Why Heart Disease Prevention Fails for Immigrant Communities: A New Study Reveals the Hidden Barriers

Heart disease and stroke prevention programs often fail immigrant and culturally diverse communities not because people don't understand the risks, but because prevention strategies ignore cultural beliefs, language barriers, and deep social disadvantages that shape how people make health decisions. A new qualitative study of Arabic-, Chinese-, Dari-, and Vietnamese-speaking communities in Australia found that engagement with cardiovascular disease (CVD) and stroke prevention is shaped by factors far beyond individual motivation or knowledge.

The research, published in the Global Heart Journal, involved 38 participants from four culturally and linguistically diverse (CALD) communities who had risk factors for or a history of heart disease or stroke. The study used focus group discussions to explore how people from these communities experience cardiovascular risk, what they think about existing prevention education, and what would actually help them reduce their risk.

Why Do Culturally Diverse Communities Face Higher Heart Disease Risk?

In Australia, CALD communities experience disproportionately high rates of heart disease and stroke compared with the general population. These disparities are not random. They reflect a combination of structural inequities, including lower socioeconomic position, experiences of discrimination, and reduced access to culturally safe health services. When prevention programs are designed without understanding these lived realities, they simply don't work for the people who need them most.

The nine focus groups revealed nine key themes that explain why standard prevention approaches often miss the mark. Participants described a sense of inevitability about disease, uncertainty about what actually causes cardiovascular problems, and how physical limitations affected their ability to prevent illness. Beyond individual factors, the study found that engagement was heavily influenced by social and structural barriers that health systems rarely address.

What Barriers Actually Stop People From Preventing Heart Disease?

The research used a framework called the COM-B model (Capability, Opportunity, and Motivation) to understand the multiple layers of influence on prevention behavior. This model recognizes that behavior change depends not just on what people know or want to do, but on whether they have the actual ability, resources, and social support to make changes.

The study identified several critical barriers that prevention programs typically overlook:

  • Psychological and Physical Capability: Participants described a perceived inevitability of disease, as if heart problems were simply something that would happen to them regardless of their actions. Physical limitations also affected their ability to engage in prevention activities like exercise.
  • Physical Opportunity: Access to culturally tailored, accessible education was a major gap. Many participants had not received prevention information in their own language or in formats that made sense within their cultural context.
  • Social Opportunity: Participants strongly preferred group-based, community-led support rather than individual counseling. They wanted to learn and change alongside people from their own communities, not in isolation.
  • Motivation and Sustained Engagement: Cultural food practices, fear of serious health consequences, and inconsistent self-management all influenced whether people stuck with prevention efforts over time.

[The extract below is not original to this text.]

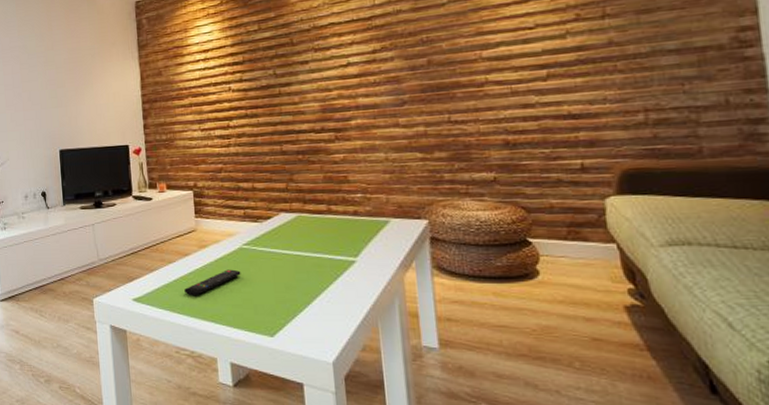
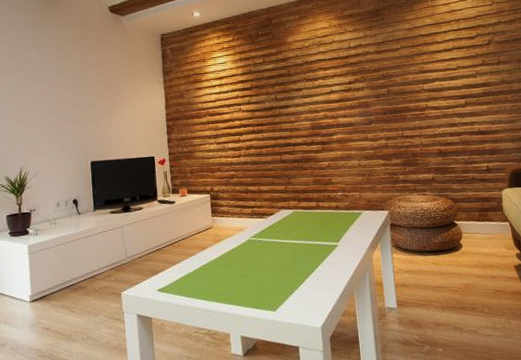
remote control: present [184,269,241,296] -> none [202,258,250,283]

The findings highlight a critical insight: engagement in heart disease and stroke prevention among CALD communities is influenced by social and structural factors that go far beyond individual knowledge or motivation. A person might understand that reducing salt intake lowers blood pressure, but if their cultural food traditions center on salt-based dishes, and they have no access to culturally appropriate recipes or cooking classes in their language, that knowledge alone won't change behavior.

How to Design Prevention Programs That Actually Work for Diverse Communities

  • Culturally Tailored Content: Prevention education must be codesigned with community members and delivered in their preferred languages, reflecting their cultural beliefs, food practices, and values around health and family.
  • Community-Based Delivery: Programs should be delivered through trusted community settings and organizations, not just clinical settings. People are more likely to engage when they learn alongside neighbors and community leaders they already trust.
  • Structural Support: Health systems and social services must partner to address the underlying inequities that make prevention difficult, including access to affordable healthy food, safe places to exercise, and employment opportunities that reduce financial stress.
  • Sustained Engagement Strategies: Programs should acknowledge that motivation fluctuates and build in ongoing support and reinforcement, particularly around cultural practices that may conflict with prevention recommendations.

The study was conducted by researchers at Australian universities and published in July 2026 as part of a larger three-phase project to codesign an educational behavior change program for CALD communities. The first phase examined barriers and facilitators from the perspective of healthcare professionals and health organizations. This second phase centered the voices and experiences of community members themselves. A third phase will test and evaluate the culturally tailored program that emerges from these insights.

The implications extend beyond Australia. Globally, migrant and minoritized populations experience higher rates of cardiovascular disease and stroke, yet prevention strategies often fail to account for the cultural, linguistic, and structural factors that shape health decisions. This research demonstrates that closing health inequities requires moving beyond one-size-fits-all prevention approaches to strategies that are genuinely responsive to the lived experiences and needs of the communities they aim to serve.

For healthcare providers and public health officials, the message is clear: understanding how individuals engage with current prevention approaches and the factors influencing that engagement is critical to reducing persistent inequities in cardiovascular health among migrant and minoritized populations.